# Sanding a Roman Ogee routed edge



## xcr440 (Apr 16, 2011)

Ok, so obviously my bit needs replacing, or I went a little slow on a big piece, but I have a fair amount of burning or darkened marks in my routed Roman Ogee edge. 

How can I most easily give that a good sanding without completely removing my routed edge? I'm not concerned if I take a little, as I know that is inevidible, but the two pieces I have are 80" long and curved!

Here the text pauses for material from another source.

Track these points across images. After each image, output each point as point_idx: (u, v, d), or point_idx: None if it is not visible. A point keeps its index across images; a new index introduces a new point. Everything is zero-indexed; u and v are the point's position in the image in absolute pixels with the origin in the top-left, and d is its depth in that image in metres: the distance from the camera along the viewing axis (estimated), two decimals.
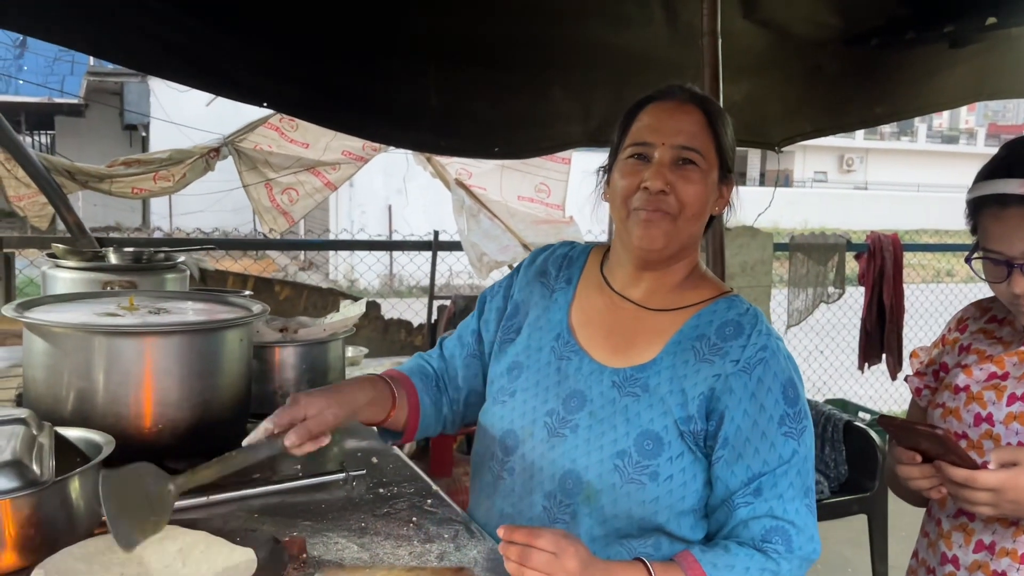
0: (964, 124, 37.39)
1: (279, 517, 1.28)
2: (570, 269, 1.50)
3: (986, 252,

Any advice? Is there like a "buffing" sand wheel or something I could use on a drill or dremel?

Thanks.


----------



## bobj3 (Jan 17, 2006)

Hi Kevin

I use Sanding Mops they work very well for that type of job..
.: Stockroom Supply :. Sandpaper | Stockroom Supply

http://www.stockroomsupply.ca/shop/sanding-mops.html?SID=fd162cb43443c4f12a116e93a61ae96c
http://www.youtube.com/watch?v=6gepgSjyMrA
http://www.youtube.com/watch?v=6iP2w9y-YWM
======



xcr440 said:


> Ok, so obviously my bit needs replacing, or I went a little slow on a big piece, but I have a fair amount of burning or darkened marks in my routed Roman Ogee edge.
> 
> How can I most easily give that a good sanding without completely removing my routed edge? I'm not concerned if I take a little, as I know that is inevidible, but the two pieces I have are 80" long and curved!
> 
> ...


----------



## jlord (Nov 16, 2009)

Could you reset the depth & skim the surface to clean some of the burning? It would only need to be set a hair deeper.


----------



## bobj3 (Jan 17, 2006)

Hi

I will 2nd James, but you should go out a get a NEW bit you don't want to put more burn marks in place..

====


jlord said:


> Could you reset the depth & skim the surface to clean some of the burning? It would only need to be set a hair deeper.


----------



## xcr440 (Apr 16, 2011)

Good advice, that's exactly what I was looking for. I'm going to give that a shot and see how it works.


----------



## jimmomech8 (Sep 1, 2011)

You might try soaking the burn marks with Mineral Spirits, let dry, and then sand. Comes off easy without much sanding.


----------